* Information supplied
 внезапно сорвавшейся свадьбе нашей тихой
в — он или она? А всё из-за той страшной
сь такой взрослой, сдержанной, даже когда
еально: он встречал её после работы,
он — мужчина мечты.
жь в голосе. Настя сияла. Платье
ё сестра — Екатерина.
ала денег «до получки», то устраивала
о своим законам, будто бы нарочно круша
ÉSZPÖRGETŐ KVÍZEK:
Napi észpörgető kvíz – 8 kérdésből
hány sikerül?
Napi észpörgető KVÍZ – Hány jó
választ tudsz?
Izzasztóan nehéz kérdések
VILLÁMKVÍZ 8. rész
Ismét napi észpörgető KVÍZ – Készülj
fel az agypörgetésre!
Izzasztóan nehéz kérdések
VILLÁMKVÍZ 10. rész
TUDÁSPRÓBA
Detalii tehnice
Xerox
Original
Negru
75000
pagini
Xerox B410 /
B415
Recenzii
---
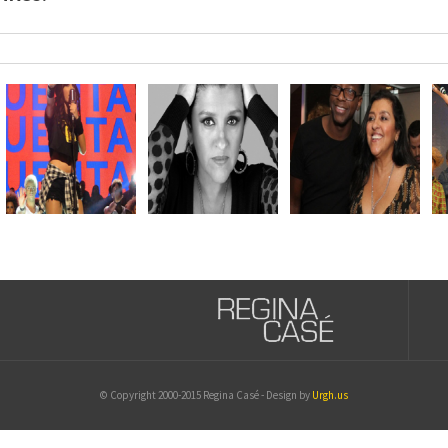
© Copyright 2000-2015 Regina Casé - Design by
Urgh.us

* Written task
Start with the line above that contains "в — он или она? А всё из-за той страшной" and stop after the line that contains "választ tudsz?". Output those lines exactly, and only those.

* Task output
в — он или она? А всё из-за той страшной
сь такой взрослой, сдержанной, даже когда
еально: он встречал её после работы,
он — мужчина мечты.
жь в голосе. Настя сияла. Платье
ё сестра — Екатерина.
ала денег «до получки», то устраивала
о своим законам, будто бы нарочно круша
ÉSZPÖRGETŐ KVÍZEK:
Napi észpörgető kvíz – 8 kérdésből
hány sikerül?
Napi észpörgető KVÍZ – Hány jó
választ tudsz?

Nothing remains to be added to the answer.